I had to wait awhile for the perfect conditions....but i am "cold smoking" some bacon today.   I hope i am doing it right....  ;)


----------



## swamp puppy (Feb 24, 2011)

It's hard to see with the shop door open, but that's my MES30 sitting outside the doorway.


----------



## pineywoods (Feb 24, 2011)

The exact temps for a true cold smoke are different depending on who sights them. Around here we have pretty much said anything under 100 degrees is cold smoking. The thing I strife for when smoking bacon is to keep the temps low enough so as not to render any of the fat.
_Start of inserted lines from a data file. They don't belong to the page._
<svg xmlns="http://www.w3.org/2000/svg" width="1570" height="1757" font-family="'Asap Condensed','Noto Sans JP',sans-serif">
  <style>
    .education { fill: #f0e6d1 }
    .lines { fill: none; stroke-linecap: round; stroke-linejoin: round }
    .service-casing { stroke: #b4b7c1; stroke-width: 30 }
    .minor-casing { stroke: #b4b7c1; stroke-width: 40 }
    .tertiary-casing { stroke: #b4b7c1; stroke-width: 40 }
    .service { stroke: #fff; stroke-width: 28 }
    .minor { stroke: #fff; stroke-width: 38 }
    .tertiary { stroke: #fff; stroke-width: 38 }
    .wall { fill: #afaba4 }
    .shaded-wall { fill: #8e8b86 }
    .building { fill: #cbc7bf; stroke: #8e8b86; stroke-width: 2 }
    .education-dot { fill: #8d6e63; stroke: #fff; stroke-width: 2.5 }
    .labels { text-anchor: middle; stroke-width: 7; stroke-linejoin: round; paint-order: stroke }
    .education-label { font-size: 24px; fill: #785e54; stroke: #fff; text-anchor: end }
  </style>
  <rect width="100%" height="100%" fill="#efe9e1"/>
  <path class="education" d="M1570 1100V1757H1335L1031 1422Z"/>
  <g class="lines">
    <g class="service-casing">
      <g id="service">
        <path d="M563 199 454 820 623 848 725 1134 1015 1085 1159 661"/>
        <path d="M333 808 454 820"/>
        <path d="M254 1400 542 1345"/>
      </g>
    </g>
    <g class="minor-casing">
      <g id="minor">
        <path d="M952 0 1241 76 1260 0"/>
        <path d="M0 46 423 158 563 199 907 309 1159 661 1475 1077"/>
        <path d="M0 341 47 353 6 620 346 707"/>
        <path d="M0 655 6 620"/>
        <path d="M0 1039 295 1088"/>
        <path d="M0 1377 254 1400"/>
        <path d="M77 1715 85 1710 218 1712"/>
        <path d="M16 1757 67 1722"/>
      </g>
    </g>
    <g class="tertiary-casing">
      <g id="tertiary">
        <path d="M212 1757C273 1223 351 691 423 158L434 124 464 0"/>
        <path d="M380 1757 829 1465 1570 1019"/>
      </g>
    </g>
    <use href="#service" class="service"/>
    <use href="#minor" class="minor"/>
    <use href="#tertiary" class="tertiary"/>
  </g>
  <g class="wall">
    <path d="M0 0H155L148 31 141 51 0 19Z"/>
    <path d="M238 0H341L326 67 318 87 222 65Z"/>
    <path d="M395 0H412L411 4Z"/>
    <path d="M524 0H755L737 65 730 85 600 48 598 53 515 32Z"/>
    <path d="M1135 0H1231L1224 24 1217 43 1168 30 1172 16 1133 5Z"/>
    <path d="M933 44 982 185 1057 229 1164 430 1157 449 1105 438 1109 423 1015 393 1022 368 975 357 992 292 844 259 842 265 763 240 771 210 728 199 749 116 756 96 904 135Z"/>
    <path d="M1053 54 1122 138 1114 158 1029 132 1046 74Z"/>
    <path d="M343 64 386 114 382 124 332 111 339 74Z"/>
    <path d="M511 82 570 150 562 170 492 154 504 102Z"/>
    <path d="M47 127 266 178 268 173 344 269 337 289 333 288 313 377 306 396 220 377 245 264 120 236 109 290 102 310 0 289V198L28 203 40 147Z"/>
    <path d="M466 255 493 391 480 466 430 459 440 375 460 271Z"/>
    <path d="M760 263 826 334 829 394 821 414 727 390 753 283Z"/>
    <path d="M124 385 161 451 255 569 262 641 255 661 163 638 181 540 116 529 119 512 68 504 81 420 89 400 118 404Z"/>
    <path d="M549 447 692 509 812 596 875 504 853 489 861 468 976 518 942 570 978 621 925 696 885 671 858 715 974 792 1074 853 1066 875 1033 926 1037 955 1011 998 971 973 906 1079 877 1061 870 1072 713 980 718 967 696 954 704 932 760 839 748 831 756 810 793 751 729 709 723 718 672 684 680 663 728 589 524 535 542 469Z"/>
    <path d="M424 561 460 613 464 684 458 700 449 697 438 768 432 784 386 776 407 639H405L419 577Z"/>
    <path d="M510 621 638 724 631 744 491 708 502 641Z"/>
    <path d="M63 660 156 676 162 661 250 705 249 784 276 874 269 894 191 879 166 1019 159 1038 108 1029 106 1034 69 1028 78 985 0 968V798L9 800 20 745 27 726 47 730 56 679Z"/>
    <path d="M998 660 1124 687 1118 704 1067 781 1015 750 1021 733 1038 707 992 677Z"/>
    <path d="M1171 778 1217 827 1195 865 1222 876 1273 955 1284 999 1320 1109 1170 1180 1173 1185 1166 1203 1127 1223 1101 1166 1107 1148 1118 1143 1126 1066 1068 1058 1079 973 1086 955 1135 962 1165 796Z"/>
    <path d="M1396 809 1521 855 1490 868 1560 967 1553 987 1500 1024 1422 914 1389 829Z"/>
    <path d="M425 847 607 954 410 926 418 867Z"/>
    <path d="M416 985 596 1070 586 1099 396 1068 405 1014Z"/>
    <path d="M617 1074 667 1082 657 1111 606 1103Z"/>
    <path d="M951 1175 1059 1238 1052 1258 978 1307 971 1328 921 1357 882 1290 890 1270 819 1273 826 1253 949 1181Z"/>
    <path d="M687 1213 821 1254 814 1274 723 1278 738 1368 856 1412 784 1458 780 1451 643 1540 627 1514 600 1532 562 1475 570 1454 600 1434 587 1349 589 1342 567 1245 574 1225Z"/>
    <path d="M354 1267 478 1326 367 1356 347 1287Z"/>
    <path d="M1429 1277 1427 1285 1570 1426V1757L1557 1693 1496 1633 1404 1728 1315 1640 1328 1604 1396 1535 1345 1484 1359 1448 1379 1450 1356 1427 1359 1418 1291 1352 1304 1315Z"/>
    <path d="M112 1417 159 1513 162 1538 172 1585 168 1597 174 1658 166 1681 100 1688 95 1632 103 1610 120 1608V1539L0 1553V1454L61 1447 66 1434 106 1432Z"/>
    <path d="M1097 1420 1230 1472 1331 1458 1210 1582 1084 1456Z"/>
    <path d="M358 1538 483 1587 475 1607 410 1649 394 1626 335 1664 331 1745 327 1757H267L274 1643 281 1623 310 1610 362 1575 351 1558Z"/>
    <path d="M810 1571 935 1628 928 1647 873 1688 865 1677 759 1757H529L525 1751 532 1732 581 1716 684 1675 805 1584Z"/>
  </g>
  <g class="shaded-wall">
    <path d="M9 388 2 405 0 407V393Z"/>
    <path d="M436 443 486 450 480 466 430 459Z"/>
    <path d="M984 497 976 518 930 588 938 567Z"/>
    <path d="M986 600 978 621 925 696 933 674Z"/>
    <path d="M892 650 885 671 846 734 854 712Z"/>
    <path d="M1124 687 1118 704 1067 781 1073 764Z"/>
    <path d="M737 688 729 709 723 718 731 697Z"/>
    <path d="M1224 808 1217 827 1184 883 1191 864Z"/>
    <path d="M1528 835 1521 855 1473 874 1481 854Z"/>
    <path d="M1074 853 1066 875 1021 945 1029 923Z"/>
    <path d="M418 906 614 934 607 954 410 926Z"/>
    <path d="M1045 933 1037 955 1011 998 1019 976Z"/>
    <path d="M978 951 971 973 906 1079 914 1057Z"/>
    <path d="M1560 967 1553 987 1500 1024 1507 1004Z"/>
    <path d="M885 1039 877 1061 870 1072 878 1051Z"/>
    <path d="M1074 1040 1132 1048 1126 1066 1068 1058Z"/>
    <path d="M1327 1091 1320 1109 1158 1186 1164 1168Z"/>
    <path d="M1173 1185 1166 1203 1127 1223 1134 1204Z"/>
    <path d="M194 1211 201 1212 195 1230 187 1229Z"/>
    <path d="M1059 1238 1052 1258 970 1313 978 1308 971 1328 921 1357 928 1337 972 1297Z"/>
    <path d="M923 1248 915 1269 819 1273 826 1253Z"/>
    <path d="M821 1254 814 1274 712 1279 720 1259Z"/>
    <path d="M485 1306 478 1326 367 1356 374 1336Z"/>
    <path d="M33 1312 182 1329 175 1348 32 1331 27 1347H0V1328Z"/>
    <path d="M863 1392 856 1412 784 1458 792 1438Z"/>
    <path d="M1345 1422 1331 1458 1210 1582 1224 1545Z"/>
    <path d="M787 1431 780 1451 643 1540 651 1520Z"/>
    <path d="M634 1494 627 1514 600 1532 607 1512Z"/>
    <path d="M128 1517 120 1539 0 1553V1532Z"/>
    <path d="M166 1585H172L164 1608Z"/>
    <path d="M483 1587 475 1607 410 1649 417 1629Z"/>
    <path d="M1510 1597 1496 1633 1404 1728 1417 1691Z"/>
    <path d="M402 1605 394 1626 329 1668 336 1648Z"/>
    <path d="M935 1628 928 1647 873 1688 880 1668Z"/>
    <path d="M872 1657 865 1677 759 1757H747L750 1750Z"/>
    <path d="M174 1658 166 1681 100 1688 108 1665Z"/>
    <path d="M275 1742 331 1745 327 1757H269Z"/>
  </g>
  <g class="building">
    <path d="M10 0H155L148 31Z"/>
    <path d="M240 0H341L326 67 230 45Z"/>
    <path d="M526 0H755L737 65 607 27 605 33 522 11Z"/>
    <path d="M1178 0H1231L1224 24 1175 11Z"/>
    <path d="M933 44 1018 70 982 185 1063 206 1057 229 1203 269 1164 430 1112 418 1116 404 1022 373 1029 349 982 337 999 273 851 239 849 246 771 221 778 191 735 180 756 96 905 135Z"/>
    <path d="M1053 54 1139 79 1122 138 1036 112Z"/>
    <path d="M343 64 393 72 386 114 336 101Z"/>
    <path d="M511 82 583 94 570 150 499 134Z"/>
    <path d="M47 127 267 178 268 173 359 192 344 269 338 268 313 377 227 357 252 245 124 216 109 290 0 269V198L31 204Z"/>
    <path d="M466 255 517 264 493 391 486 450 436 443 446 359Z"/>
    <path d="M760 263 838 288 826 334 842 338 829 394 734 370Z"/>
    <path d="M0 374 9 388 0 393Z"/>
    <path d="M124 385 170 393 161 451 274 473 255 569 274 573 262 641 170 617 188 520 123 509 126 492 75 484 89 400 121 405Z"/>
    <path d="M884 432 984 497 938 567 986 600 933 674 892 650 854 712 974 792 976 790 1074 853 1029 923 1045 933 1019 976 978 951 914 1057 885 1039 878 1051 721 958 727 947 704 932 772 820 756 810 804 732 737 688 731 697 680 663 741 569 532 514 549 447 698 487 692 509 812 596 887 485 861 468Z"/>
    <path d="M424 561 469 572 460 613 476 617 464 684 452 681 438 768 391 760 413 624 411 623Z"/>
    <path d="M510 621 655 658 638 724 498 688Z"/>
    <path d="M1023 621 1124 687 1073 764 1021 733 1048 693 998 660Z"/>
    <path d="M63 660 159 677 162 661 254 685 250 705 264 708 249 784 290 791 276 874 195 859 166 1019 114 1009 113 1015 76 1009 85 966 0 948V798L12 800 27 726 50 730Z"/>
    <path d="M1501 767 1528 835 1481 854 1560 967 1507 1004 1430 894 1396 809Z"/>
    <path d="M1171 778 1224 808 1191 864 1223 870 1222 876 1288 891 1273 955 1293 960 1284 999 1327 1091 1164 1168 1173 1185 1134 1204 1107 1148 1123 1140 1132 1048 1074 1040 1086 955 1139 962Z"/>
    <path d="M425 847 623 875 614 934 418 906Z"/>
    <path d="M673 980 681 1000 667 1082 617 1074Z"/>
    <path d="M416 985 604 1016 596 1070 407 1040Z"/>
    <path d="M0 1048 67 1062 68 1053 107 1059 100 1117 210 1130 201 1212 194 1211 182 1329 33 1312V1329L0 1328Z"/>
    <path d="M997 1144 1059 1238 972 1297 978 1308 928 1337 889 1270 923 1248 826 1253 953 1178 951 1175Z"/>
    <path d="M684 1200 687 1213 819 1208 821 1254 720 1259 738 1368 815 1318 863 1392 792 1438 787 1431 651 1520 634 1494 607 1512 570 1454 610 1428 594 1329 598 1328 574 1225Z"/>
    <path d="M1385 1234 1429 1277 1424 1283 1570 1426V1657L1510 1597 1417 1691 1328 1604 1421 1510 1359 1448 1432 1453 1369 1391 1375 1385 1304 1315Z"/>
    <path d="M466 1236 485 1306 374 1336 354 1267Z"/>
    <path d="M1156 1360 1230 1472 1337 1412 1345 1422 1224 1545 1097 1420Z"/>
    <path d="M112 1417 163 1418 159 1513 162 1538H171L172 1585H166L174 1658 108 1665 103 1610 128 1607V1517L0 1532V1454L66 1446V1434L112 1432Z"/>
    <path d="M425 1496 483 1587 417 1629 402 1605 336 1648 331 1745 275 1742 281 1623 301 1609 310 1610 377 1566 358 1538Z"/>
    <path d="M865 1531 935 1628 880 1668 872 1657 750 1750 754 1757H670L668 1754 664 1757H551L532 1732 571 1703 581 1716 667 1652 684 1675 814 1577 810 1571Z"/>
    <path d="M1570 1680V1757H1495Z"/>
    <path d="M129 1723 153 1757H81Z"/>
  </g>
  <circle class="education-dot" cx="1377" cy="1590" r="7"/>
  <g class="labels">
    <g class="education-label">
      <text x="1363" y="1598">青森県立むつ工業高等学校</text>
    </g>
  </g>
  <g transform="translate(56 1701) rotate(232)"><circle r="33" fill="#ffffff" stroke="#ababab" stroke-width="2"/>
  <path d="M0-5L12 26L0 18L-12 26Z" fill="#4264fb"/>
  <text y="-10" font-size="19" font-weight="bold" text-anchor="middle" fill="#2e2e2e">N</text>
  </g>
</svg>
If I can do it I like the smokehouse temps to be in the 60-70 degree range but in Fl that doesn't happen much


----------



## SmokinAl (Feb 24, 2011)

Are you using a AMNS for smoke. I don't see any smoke coming out. Looks like perfect conditions for a cold smoke. Let us know how it turns out.


----------



## swamp puppy (Feb 24, 2011)

actually, that was a joke.  it is "cold" out and i am smoking.  lol.   smoke wasn't coming out yet as i just got it fired up.  it's rolling along now though.


----------



## pineywoods (Feb 24, 2011)

How long are you planning on smoking it for? Did you take the skin off or is it still on?


----------



## swamp puppy (Feb 24, 2011)

skin is on and i figured 2 hours was good.  any less and it might not be smoky enough (i like a good smoke flavor) and too much more than that and i was getting close to danger zone area since i am running about 115F.


----------



## pineywoods (Feb 24, 2011)

The cure makes the "Danger Zone" not an issue that's why you cure it.

2 hours for bacon is not going to get you much smoke flavor can you get the smoker temp down any and let it go longer?

Skin off I usually do 8-10 hours and skin on 11-14 hours


----------



## straatshootr (Dec 5, 2011)

so "cold smoking" is smoking at about less than 100 degrees?  so it would only be for meats that were not too thick that need cooking more thoroughly?  i wondered how you keep the cheese from melting:)  so basically it's the same as regular, just keep the temp down?   cheese is on my bucket list.  salmon might be, but that sounds too difficult for any time soon.


----------



## chef jimmyj (Dec 5, 2011)

straatshootr said:


> so "cold smoking" is smoking at about less than 100 degrees?  so it would only be for meats that were not too thick that need cooking more thoroughly?*Not really Hams are Big, Cured and Smoked*   i wondered how you keep the cheese from melting:)  so basically it's the same as regular, just keep the temp down? *NO!*   cheese is on my bucket list.  salmon might be, but that sounds too difficult for any time soon.


*Cheese is one thing but...Meat MUST be CURED with Cure#1 before you attempt to Cold Smoke!...JJ*


----------